My Brain at The All-Hands Meeting

Our minds are fickle creations. The same brain that helped us pitch a new campaign one day can run dry of ideas the next.

When it comes to fixing our minds, hordes of self-help gurus, doctors and psychologists are eager to pitch in. Exercise more, eat right, meditate, the list goes on.

In this week’s New Yorker, writer Hallie Cantor puts a hilarious spin on every creative’s daily struggle with their own brain.

brain meeting

ME: Hey, everyone, thanks for coming. This meeting is just to check in, get updated about what everybody’s been working on in the first quarter of the day, and see how we’re feeling about the future. Coffee, wanna kick us off?

COFFEE: Sure, thanks. So, my team’s been pretty active in Q1. We started out with our regular one cup, and, you know, we weren’t seeing immediate results. We’re attributing that to a number of factors. Our target is developing a tolerance owing to her unemployment, plus we all know there’ve been some hiccups in the new sleep schedule—
(Sleep snorts. Coffee pauses.)

COFFEE: —but we’re hoping to hit the ground running in Q2 with the second-cup initiative, and build on the foundation that Antidepressants set up.

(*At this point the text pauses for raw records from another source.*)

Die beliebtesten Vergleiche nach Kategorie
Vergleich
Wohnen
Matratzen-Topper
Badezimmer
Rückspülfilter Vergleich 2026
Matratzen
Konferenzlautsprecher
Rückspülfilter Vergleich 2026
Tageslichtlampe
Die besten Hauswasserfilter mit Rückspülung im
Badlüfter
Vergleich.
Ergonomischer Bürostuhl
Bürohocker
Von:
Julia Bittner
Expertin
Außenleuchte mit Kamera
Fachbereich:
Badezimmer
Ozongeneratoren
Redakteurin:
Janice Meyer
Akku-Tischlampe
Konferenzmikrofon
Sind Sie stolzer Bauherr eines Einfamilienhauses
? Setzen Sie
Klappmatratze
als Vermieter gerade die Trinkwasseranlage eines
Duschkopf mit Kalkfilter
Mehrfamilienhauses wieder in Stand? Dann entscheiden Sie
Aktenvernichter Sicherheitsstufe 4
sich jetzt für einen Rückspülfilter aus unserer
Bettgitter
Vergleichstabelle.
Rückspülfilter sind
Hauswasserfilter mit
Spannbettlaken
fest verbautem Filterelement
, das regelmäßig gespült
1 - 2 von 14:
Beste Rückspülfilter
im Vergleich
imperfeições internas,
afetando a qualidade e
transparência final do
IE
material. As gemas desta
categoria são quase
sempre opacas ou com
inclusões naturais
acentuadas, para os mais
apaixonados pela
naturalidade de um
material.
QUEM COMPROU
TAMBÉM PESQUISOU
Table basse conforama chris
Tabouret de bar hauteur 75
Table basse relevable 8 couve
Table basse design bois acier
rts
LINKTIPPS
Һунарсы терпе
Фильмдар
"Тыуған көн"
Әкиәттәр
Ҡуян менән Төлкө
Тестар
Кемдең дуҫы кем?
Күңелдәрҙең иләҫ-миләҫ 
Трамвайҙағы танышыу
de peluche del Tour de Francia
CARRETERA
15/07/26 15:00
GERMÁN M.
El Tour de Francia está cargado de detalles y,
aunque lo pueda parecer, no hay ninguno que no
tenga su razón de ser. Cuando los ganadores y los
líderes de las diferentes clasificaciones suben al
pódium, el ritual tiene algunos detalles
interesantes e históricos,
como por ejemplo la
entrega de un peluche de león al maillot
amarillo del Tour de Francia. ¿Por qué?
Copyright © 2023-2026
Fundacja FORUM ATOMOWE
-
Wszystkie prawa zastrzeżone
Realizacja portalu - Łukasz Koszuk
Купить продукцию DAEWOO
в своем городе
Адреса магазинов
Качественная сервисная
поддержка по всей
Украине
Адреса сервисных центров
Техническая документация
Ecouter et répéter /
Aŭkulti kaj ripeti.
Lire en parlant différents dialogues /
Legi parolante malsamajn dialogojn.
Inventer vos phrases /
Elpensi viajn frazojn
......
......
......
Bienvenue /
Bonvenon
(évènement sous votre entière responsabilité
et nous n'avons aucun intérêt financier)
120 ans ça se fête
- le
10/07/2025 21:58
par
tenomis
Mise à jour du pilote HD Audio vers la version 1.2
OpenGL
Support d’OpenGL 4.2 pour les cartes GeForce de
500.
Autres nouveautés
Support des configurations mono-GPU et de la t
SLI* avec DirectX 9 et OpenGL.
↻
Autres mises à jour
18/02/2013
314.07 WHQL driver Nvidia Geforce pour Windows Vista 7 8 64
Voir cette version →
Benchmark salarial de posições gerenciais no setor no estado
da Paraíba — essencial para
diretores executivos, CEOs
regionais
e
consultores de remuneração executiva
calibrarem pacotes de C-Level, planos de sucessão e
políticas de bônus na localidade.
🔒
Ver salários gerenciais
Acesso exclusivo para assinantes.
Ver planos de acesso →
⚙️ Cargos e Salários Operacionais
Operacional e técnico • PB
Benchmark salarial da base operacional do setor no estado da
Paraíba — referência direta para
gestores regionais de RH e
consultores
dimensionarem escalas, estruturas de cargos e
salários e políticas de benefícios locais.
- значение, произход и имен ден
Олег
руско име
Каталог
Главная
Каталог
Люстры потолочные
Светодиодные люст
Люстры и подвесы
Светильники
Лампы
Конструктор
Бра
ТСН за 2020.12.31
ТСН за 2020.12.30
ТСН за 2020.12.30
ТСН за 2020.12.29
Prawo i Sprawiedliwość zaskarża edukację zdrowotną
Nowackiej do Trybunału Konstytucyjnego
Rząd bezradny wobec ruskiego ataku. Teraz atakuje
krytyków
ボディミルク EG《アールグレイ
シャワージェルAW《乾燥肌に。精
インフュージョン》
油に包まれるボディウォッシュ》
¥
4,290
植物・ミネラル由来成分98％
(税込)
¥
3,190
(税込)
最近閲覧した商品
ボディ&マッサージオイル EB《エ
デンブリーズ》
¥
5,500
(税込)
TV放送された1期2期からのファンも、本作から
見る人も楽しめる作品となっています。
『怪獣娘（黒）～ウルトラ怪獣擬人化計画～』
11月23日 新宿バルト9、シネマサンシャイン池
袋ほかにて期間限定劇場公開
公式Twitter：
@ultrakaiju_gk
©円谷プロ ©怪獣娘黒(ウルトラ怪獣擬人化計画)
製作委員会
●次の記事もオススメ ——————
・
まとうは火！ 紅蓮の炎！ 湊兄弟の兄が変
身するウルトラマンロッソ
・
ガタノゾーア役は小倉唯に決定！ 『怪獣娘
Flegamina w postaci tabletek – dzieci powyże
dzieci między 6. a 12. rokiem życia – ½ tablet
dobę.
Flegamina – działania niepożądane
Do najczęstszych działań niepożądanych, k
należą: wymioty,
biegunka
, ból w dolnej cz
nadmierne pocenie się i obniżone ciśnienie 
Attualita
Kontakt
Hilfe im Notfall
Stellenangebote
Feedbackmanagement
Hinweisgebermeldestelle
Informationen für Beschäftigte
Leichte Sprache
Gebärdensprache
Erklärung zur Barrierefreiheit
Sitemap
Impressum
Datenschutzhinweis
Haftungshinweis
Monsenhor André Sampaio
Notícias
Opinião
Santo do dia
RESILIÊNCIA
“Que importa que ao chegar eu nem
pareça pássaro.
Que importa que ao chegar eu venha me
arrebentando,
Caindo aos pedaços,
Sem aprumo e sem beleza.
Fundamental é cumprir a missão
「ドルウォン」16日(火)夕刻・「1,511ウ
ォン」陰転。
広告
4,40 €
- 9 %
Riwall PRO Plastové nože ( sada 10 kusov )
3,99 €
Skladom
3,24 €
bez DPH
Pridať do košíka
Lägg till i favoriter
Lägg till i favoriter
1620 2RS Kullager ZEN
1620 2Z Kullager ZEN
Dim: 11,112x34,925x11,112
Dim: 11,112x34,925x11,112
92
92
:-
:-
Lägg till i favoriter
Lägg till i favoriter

ANTIDEPRESSANTS: Yeah, thanks, Coffee. Can I get that PowerPoint I e-mailed everyone up on the screen, please? Great. Now, as you can see, our department’s not getting the full R.O.I. we once were. Forty milligrams of Cymbalta used to be enough to get her out of bed and to a coffee shop, but increasingly—especially with the overwhelming trend toward mobile—she’s just checking her e-mail on her phone and then going back to sleep.